2021 – A bumper year for volunteering
National Grid looks back at a year of giving
National Grid and its contractors on the Hinkley Connection Project have had a bumper year of volunteering in 2021, dedicating time to giving back to communities along the route of the new high-voltage electricity line that will connect six million homes and businesses to new sources of low carbon energy.
In 2021, teams gave up over 784 hours of their time, carrying out regular volunteering days – from litter picking to tree planting – to give back to communities impacted by the route. Colleagues have also fundraised for a wide range of local causes.
The Siemens team building the new Sandford Substation set up, with their subcontractors, a regular monthly collection for Banwell foodbank. This is part of Weston foodbank, which is operated by the Trussell Trust network. Just before Christmas Day, the team provided a ‘last-minute miracle’ with a £500 donation of canned foods, festive chocolates, and cereal.
Following the installation of new 132,000 volt underground cables between the west end of Nailsea and Portishead substation, the project team organised a collection of food and toiletries for two foodbanks run by Nailsea Community Group and Southfield Church. An additional £250 was raised by Bethan Coleman of National Grid and Alan Dixon of J Murphy and Sons and was used to fund a ‘Big Lent Shop’ to support the chosen foodbanks. J Murphy & Sons has also donated a further £350, which was raised through an internal safety initiative, and supplied materials to support the Somerset Wood Recycling and Portishead Community Garden initiatives.
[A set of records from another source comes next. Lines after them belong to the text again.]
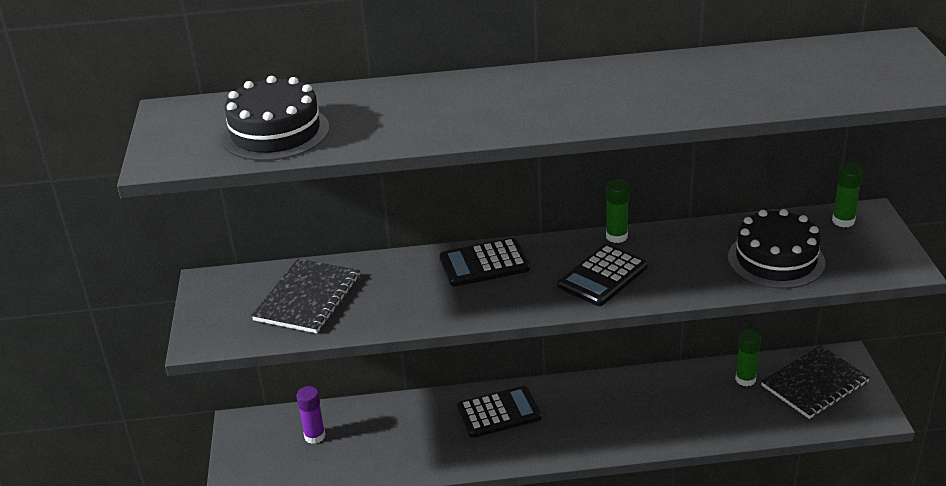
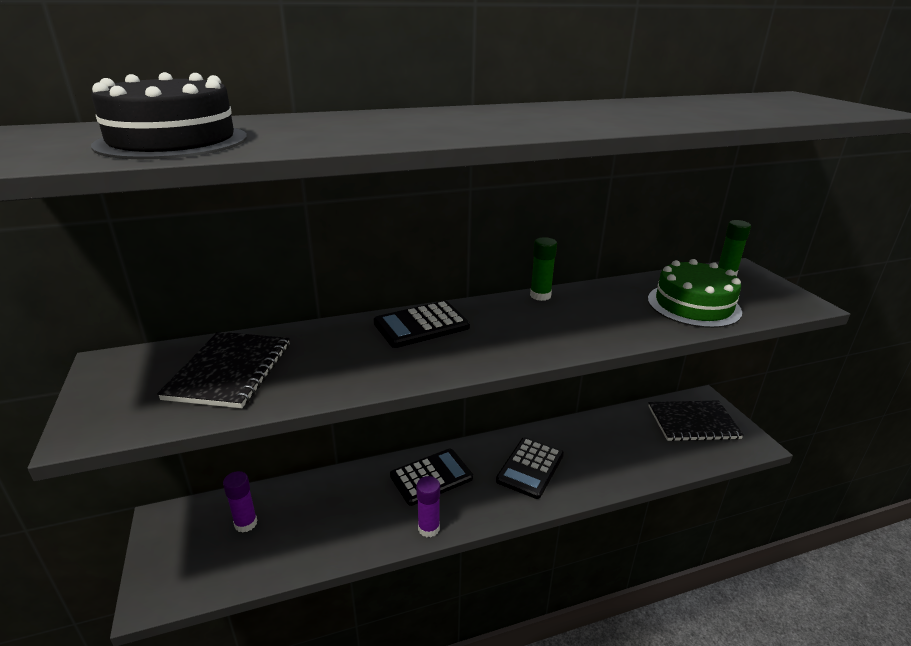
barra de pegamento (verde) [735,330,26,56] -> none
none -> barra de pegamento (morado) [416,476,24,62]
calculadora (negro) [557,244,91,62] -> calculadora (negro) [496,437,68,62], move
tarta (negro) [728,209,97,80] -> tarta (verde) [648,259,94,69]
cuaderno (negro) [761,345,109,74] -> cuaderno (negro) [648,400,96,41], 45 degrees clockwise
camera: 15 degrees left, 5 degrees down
In May, Balfour Beatty and WPD colleagues working in Portbury Wharf Nature Reserve, collecting four bags of rubbish in just three hours. In July, National Grid employees armed themselves with grabbers and bin bags to litter pick around Weston-super-Mare. The volunteers filled a whopping 15 bin bags with rubbish over the two evenings.
Just before schools broke up for the summer holidays National Grid and Balfour Beatty ran school sessions with 7 local schools and 250 pupils to talk about electricity, new T-pylons that were being built nearby and collect time capsules that the children had been working on to put inside.
National Grid volunteers took on a big Autumn clear up: removing invasive rhodedendron in the Mendip Hills, clearing a neglected bridleway and giving a local village hall a spruce up.
We will continue to go the extra mile to make a difference locally
Principal contractor Balfour Beatty shares National Grid’s drive to give back to the communities we are working closest to. During 2021, the team has made a huge impact from manual work outside – including painting and vegetation clearance, revamping of a local youth centre and Zoom calls with educational groups. Balfour Beatty also raised £5,285 for a range of charities, including Weston Hospicecare and Cancer Research UK. In addition, the team donated £550 worth goods to local food banks and homeless shelters and a further £400 worth of materials to local volunteering groups to support their work.
Rounding out the year, the Hinkley Connection Project team gave up some of their time in the run up to Christmas to help Winscombe and Sandford Parish Council close the main road for late-night Christmas shopping, helping preserve the village’s annual tradition.
Johnathon Richardson, Corporate Social Responsibility Officer at National Grid, commented: “We are committed to making a tangible difference to the lives of those living and working in communities impacted by the Hinkley Connection Project. We will continue to go the extra mile to make a difference locally and leave a positive and lasting legacy.”